Excerpted text:
Dean J. Vagnozzi, CEO of A Better Financial Plan Capital Management, LLC claimed that the enforcement order issued to him by the Pennsylvania Department of Banking and Securities was due to a large gray area in the law. In reality, if an agent is engaged in the sale of securities on behalf of someone else, the agent must be registered – even if the issuing company is exempt from registering. Vagnozzi’s legal team stated that they preferred a settlement with the department instead of expensive litigation. The truth of the matter is that Vagnozzi would have lost the case. Therefore, in order to mitigate the damage, Vagnozzi and his team settled and tried to spin the story.
In an emailed statement from Vagnozzi’s legal team, it was said that Vagnozzi was in the process of obtaining the proper credentials to become a broker, however, according to the Department of Banking and Securities, this is not true. In an email to clients, Vagnozzi’s attorney claimed that the Department had alleged Vagnozzi acted as a broker in connection to the securities being sold by Par Funding. This statement is also a blatant lie. According to the official redacted 2019 enforcement order, the Department alleged that, “[Vagnozzi] effected transactions in securities in Pennsylvania while neither registered nor exempt from registration as an ‘agent’ in willful violation of Section 301(a) of the 1972 Act 70 P.S. §1-301(a).” While the state’s definition for agent and broker-dealer are relatively similar, the difference comes down to how the transactions were being effected and whether or not compensation was received for effecting the sale. In this case, Vagnozzi was effecting transactions on behalf of Par Funding and receiving compensation for them, thus classifying him as an agent. Therefore, there is no gray area in the department’s ruling and in an attempt to set the record straight, Vagnozzi’s legal staff willfully misled clients on the matter.
Nearly one year following Vagnozzi’s enforcement order, A Better Financial Plan, LLC has found a way to exploit the “gray area” of the law. Although legal, Vagnozzi and his team skirted the so-called gray area to comply with regulations. If what Mr. Doe explained in part two is true about how his promissory note investment works, Vagnozzi would now be considered an “Issuer” according to the PA Securities Act of 1972. An issuer is defined as, “any person who issues or proposes to issue any security, and any promoter who acts for an issuer proposed to be formed.”
In order to explain this process, the proposed investment pattern that took place pre-enforcement must be analyzed. Prior to 2019, a Philadelphia based company, Complete Business Solutions Group, Inc (d/b/a Par Funding) issued non-negotiable promissory notes to unregistered agents to be sold to investors on behalf of Par Funding. Those funds would then be used to lend merchant cash advances to small businesses who would pay back the principal plus a high interest payment. Those payments would then be used to pay the monthly and annual payments on client’s promissory notes. Since Vagnozzi was not a properly registered agent to effect transactions on behalf of Par Funding, he was forced to pay a fine.

Data section:
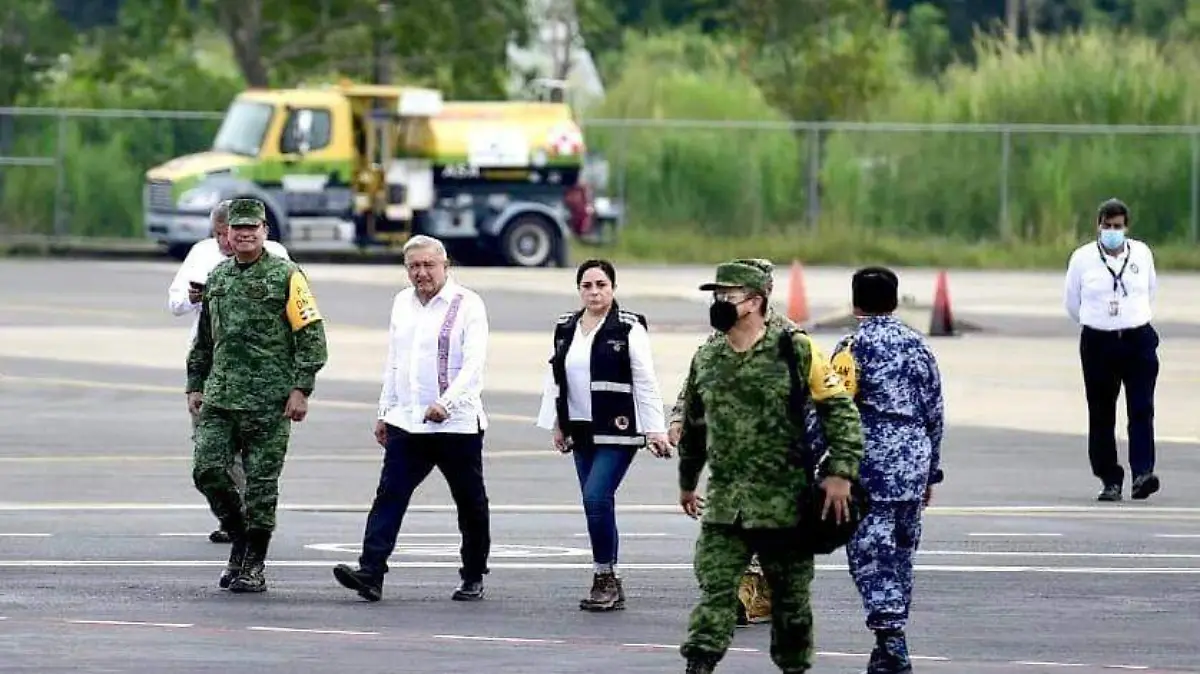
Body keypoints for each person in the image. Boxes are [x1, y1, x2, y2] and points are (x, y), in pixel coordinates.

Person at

Assignment: Please rewrite the stretch from "In order to explain" through "pay a fine." in the Vagnozzi text above, changing "promissory notes" to "investment notes".

Solution to this task:
In order to explain this process, the proposed investment pattern that took place pre-enforcement must be analyzed. Prior to 2019, a Philadelphia based company, Complete Business Solutions Group, Inc (d/b/a Par Funding) issued non-negotiable investment notes to unregistered agents to be sold to investors on behalf of Par Funding. Those funds would then be used to lend merchant cash advances to small businesses who would pay back the principal plus a high interest payment. Those payments would then be used to pay the monthly and annual payments on client’s investment notes. Since Vagnozzi was not a properly registered agent to effect transactions on behalf of Par Funding, he was forced to pay a fine.